According to ASSOCHAM, gold is the only commodity which has seen huge built up in the exchange traded funds (ETF) in the last few weeks and will gain further momentum in view of festive demand and low international production once it convincingly stays above the psychological barrier of $1000 per ounce in international markets for some time. It is interesting to note that investors are now used to high Gold prices.
Therefore, the bullion is likely to gradually see spurt in it’s prices and stay around Rs.18,000 per 10 gram by Diwali from current levels of around Rs. 16000 per 10 gram. This is due to the fact that more and more investors are flocking to take refuge to gold as an asset class as it happens to be the best bet against rising inflation. The high valuations of stocks and its attendant risk have by and large motivating investors to part shift to gold as an investment class, says president ASSOCHAM Mr. Sajjan Jindal.
It may also be mentioned here that the bullion consumption peaks up in festive seasons and thereafter hectic marriage seasons follow to further create demand for gold consumption. It is interesting to mention that this asset class has outperformed equity and debt funds in the last 12 months. Weakening of dollar fears of accelerated inflation has also contributed flow of money to safer assets like gold.
As per ASSOCHAM analysis, stock valuations which are around at 12 months high appears to be overstretched as investors are fleeing to precious metal as they are losing confidence in the global economy with Shanghai Stocks hitting 3 months low this week, there is strong feeling among investors not to expand and increase their exposure to this asset class.
With exposure in gold traded exchange funds building up in international markets and touching life time high, investors attention for investment in the bullion has picked up substantially. NSE has reported two fold jump in its trading volumes in gold ETF counters recently, felt the ASSOCHAM president.
Since all asset classes have shown substantial growth in the last 6 months, gold is the only assets class that showed resilience and has hardly gone down steeply. Moreover inflation fears are also building up and with stock markets reaching overstretched valuations, gold therefore will continue to lure investors as it assures the safest returns, feels the ASSOCHAM.
Gold is set to go up in the medium term (six months or so) because investors the world over are losing faith in paper currency. Even though jewellery demand has reduced due to high prices, the greatly increased investment demand has more than offset it. The Chamber expects gold to touch Rs. 18,000 per 10 gm by Diwali and then slowly drift down.
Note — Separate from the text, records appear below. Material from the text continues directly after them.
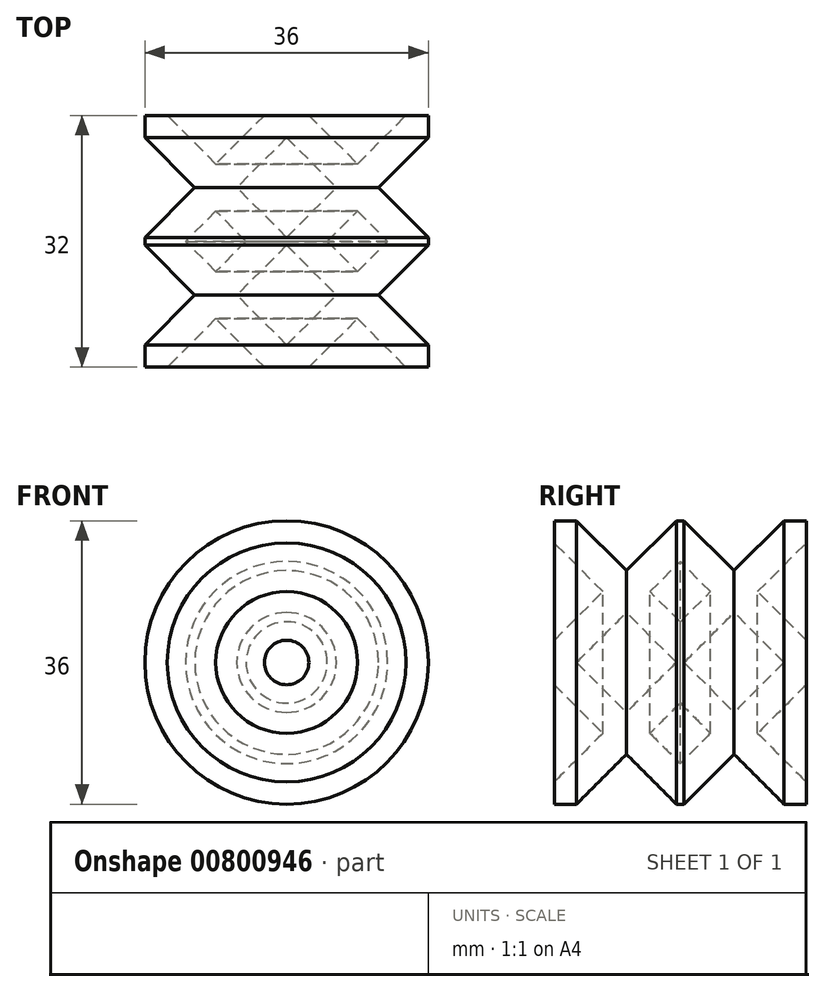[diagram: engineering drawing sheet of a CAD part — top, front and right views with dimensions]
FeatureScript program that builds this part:
annotation { "Feature Type Name" : "Feature", "Feature Type Description" : "" }
export const myFeature = defineFeature(function(context is Context, id is Id, definition is map)
    precondition{}
    {
        {
            var Q0;
            Q0=qCreatedBy(makeId("Top.planeOp"),FACE);
            var sketch = newSketch(context, id + "F0", { "sketchPlane" : qUnion([Q0])});
            skLineSegment(sketch, "E0", {"start": v(0, 0) * mm, "end": v(2.83, 0) * mm});
            skLineSegment(sketch, "E1", {"start": v(2.83, 0) * mm, "end": v(9, -6.17) * mm});
            skLineSegment(sketch, "E2", {"start": v(9, -6.17) * mm, "end": v(15.17, 0) * mm});
            skLineSegment(sketch, "E3", {"start": v(15.17, 0) * mm, "end": v(18, 0) * mm});
            skLineSegment(sketch, "E4", {"start": v(18, 0) * mm, "end": v(18, -2.83) * mm});
            skLineSegment(sketch, "E5", {"start": v(18, -2.83) * mm, "end": v(11.66, -9.16) * mm});
            skLineSegment(sketch, "E6", {"start": v(11.66, -22.84) * mm, "end": v(18, -29.17) * mm});
            skLineSegment(sketch, "E7", {"start": v(18, -29.17) * mm, "end": v(18, -32) * mm});
            skLineSegment(sketch, "E8", {"start": v(18, -32) * mm, "end": v(15.17, -32) * mm});
            skLineSegment(sketch, "E9", {"start": v(15.17, -32) * mm, "end": v(9, -25.83) * mm});
            skLineSegment(sketch, "E10", {"start": v(9, -25.83) * mm, "end": v(2.83, -32) * mm});
            skLineSegment(sketch, "E11", {"start": v(2.83, -32) * mm, "end": v(0, -32) * mm});
            skLineSegment(sketch, "E12", {"start": v(0, -32) * mm, "end": v(0, -29.17) * mm});
            skLineSegment(sketch, "E13", {"start": v(0, -29.17) * mm, "end": v(6.34, -22.84) * mm});
            skLineSegment(sketch, "E14", {"start": v(6.34, -22.84) * mm, "end": v(0, -16.5) * mm});
            skLineSegment(sketch, "E15", {"start": v(0, -16.5) * mm, "end": v(0, -15.5) * mm});
            skLineSegment(sketch, "E16", {"start": v(0, -15.5) * mm, "end": v(6.34, -9.16) * mm});
            skLineSegment(sketch, "E17", {"start": v(6.34, -9.16) * mm, "end": v(0, -2.83) * mm});
            skLineSegment(sketch, "E18", {"start": v(0, -2.83) * mm, "end": v(0, 0) * mm});
            skLineSegment(sketch, "E19", {"start": v(11.66, -9.16) * mm, "end": v(18, -15.5) * mm});
            skLineSegment(sketch, "E20", {"start": v(18, -15.5) * mm, "end": v(18, -16.5) * mm});
            skLineSegment(sketch, "E21", {"start": v(18, -16.5) * mm, "end": v(11.66, -22.84) * mm});
            skLineSegment(sketch, "E22", {"start": v(9, -12.16) * mm, "end": v(5.16, -16) * mm});
            skLineSegment(sketch, "E23", {"start": v(5.16, -16) * mm, "end": v(9, -19.84) * mm});
            skLineSegment(sketch, "E24", {"start": v(9, -19.84) * mm, "end": v(12.84, -16) * mm});
            skLineSegment(sketch, "E25", {"start": v(12.84, -16) * mm, "end": v(9, -12.16) * mm});
            skSolve(sketch);
        }
        {
            var Q0;
            Q0=makeQuery(id+"F0.imprint","IMPRINT",FACE,{"disambiguationData":[TD([[makeQuery(id+"F0.imprint","IMPRINT",EDGE,{"derivedFrom":sQuery(id+"F0.wireOp",EDGE,"E0")}),-1.0]])]});
            var Q1;
            Q1=sQuery(id+"F0.wireOp",EDGE,"E18");
            revolve(context, id + "F1", {"surfaceOperationType" : NewSurfaceOperationType.NEW, "entities" : qUnion([Q0]), "axis" : qUnion([Q1]), "revolveType" : RevolveType.FULL});
        }
    });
The ASSOCHAM has advised that if one plans to invest in gold, one should not incur the following mistakes (1) buying gold jewellery - high cost and lack of purity of gold and (2) buying pure gold from banks (you will pay about 25% higher than the market price. The best way to buy gold is directly from Singapore or Dubai in the form of bars. Again, buy 999 purity gold and not 9999 purity gold because you pay a premium for the latter (which you may find it difficult to realize in India).
Gold ETF is another option, particularly if you are a resident Indian and don't have a friend or relative in the Gulf willing to bring gold for you. In normal times about 5% of your investment should be in gold, but these are abnormal times so have about 10% to 15% in gold.